Another interesting thing currently is that some investors are taking physical delivery of the yellow metal. This forces buying on the open market which fuels higher prices. So there are a lot of moving parts to it all. The Fed meeting is key in a couple days and traders may try to keep the dollar weak and stocks elevated into the press conference on Wednesday. Stocks are usually bullish into Fed meetings 80% of the time so the stock market bears have their work cut out for them.

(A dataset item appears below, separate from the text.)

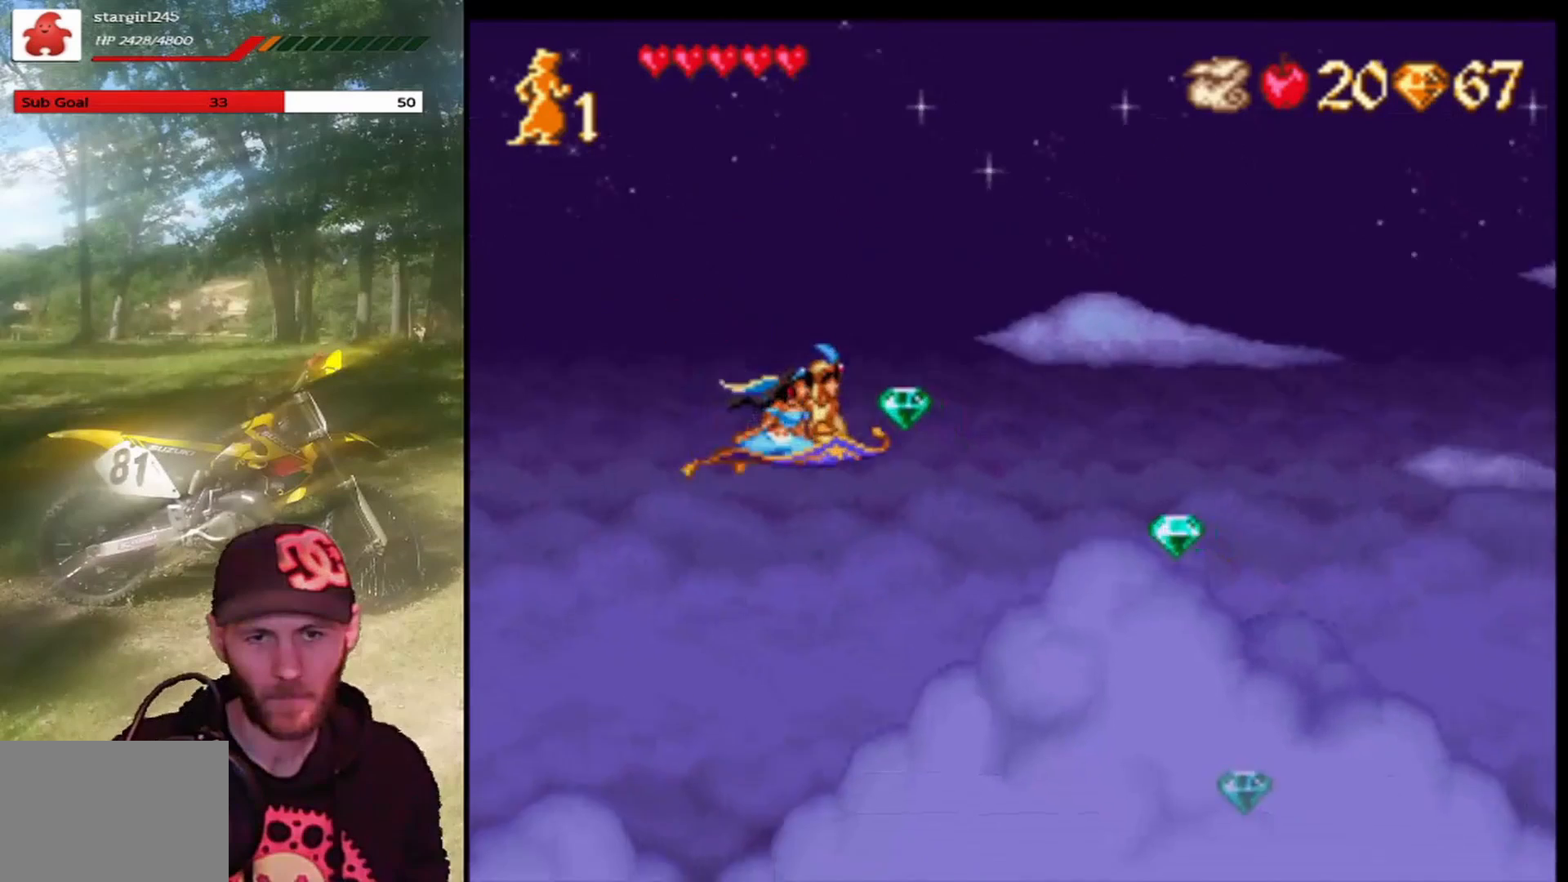
{"buttons": ["DPAD_DOWN"], "left_stick": "center", "events": [[67, "DPAD_UP", "down"], [267, "DPAD_UP", "up"], [401, "DPAD_DOWN", "down"]]}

The gold weekly chart says the top on the weekly chart continues approaching but it is not here yet. The negative divergence in the MACD line will tell you when the top is in, say a couple weeks out, price will probably chop for a while, and then a multi-week downturn for gold would be expected. Its a momo trade now. Again, be cautious, because stocks need to pullback hard and gold may do the same right away. If you enjoyed the big gold rally of course take money off the table. Keystone scalped GLD short for a flat trade days ago but is not in any gold trades now. The top in gold will be an attractive opportunity to short GLD or go long GLL, as soon as the MACD goes neggie d. GLD will likely take out its record high from 2011 today.
Gold 1936. The US dollar tries to stabilize at 93.80 for the last 90 minutes. Euro 1.1727. The euro runs higher. VIX 26.06. S&P futures +19. This information is for educational and entertainment purposes only. Do not invest based on anything you read or view here. Consult your financial advisor before making any investment decision.